___ Text for analysis ___

The True Deceiver (1982; Swedish: , lit. "The Honest Deceiver") is a novel by Finnish-Swedish author Tove Jansson. It was translated into English by Thomas Teal and won the Best Translated Book Award in 2011.

The novel was first published in 1982 by Schildts Förlags Ab, Finland. The English translation was first published in the UK by Sort of Books, then in the US through NYRB Classics, an imprint of The New York Review of Books.

Summary 
"Snow has been falling on the village all winter long. It covers windows and piles up in front of doors. The sun rises late and sets early, and even during the day there is little to do but trade tales. This year everybody’s talking about Katri Kling and Anna Aemelin. Katri is a yellow-eyed outcast who lives with her simpleminded brother and a dog she refuses to name. She has no use for the white lies that smooth social intercourse, and she can see straight to the core of any problem. Anna, an elderly children’s book illustrator, appears to be Katri’s opposite: a respected member of the village, if an aloof one. Anna lives in a large empty house, venturing out in the spring to paint exquisitely detailed forest scenes. But Anna has something Katri wants, and to get it Katri will take control of Anna’s life and livelihood. By the time spring arrives, the two women are caught in a conflict of ideals that threatens to strip them of their most cherished illusions."

___

### Work order
Please state who translated the novel described in the article on The True Deceiver into English. The rows after this point are separate material, unrelated to the article on The True Deceiver.

___ Data extracts ___

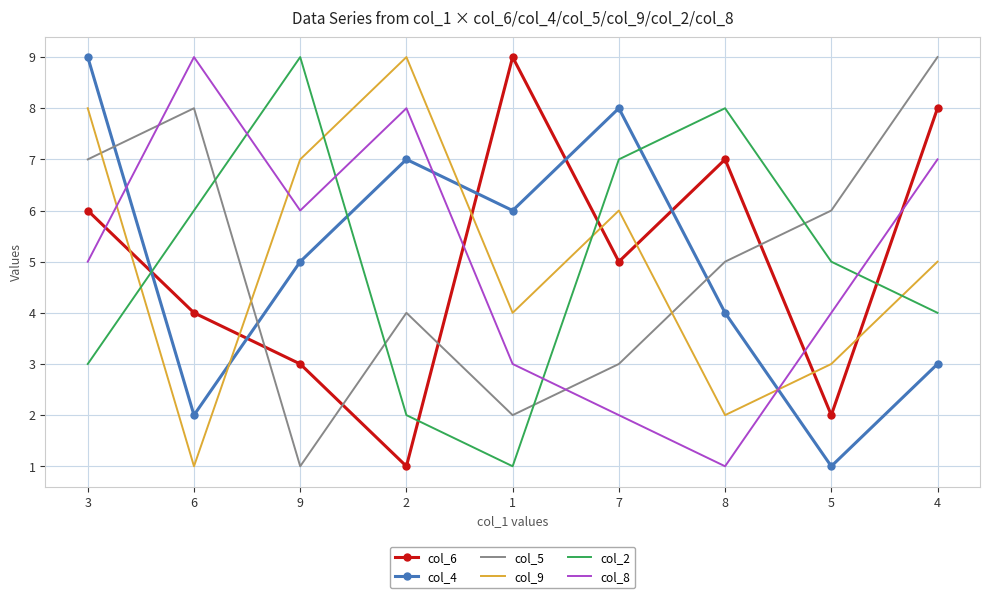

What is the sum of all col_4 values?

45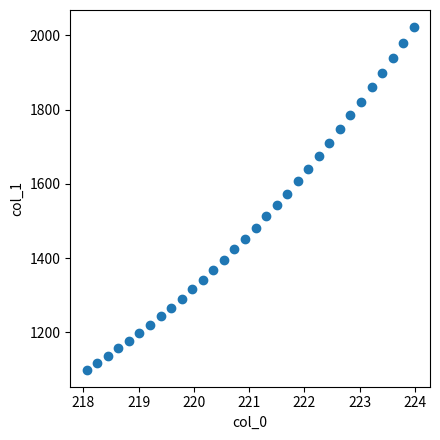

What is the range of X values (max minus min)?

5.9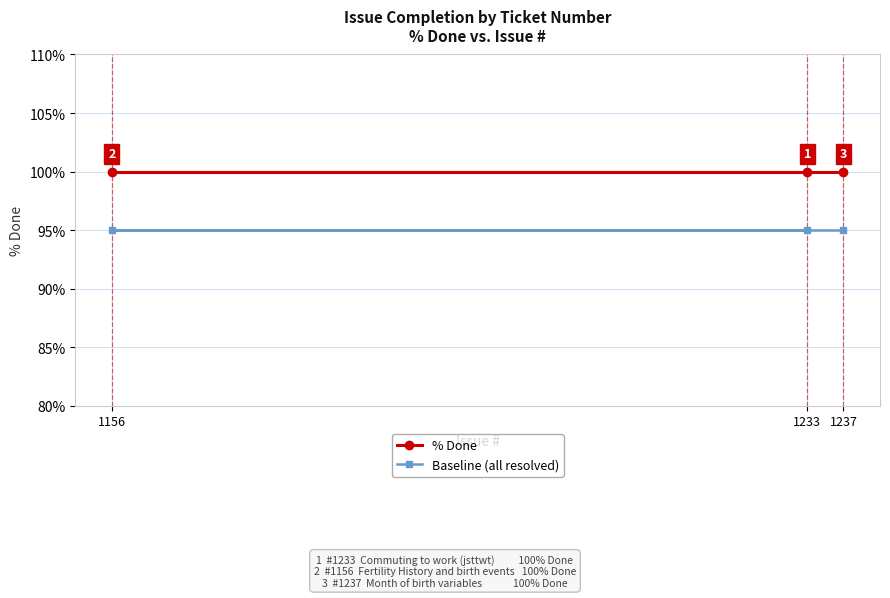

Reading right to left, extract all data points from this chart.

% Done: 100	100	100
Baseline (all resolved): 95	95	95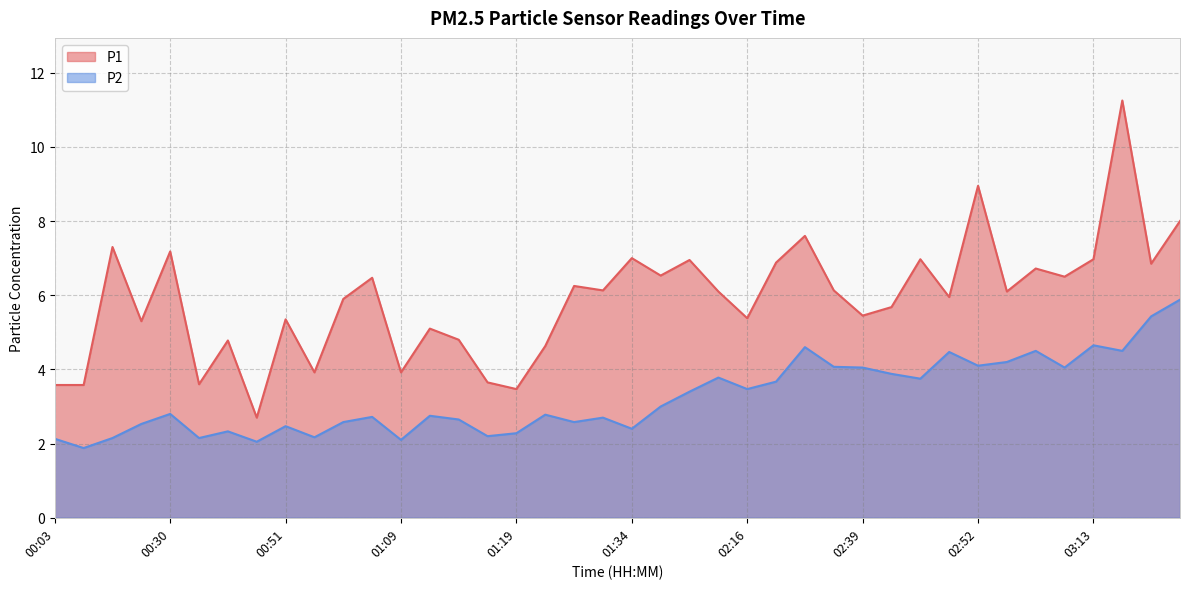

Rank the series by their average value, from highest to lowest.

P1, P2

___

### Response box
Thomas Teal translated it into English.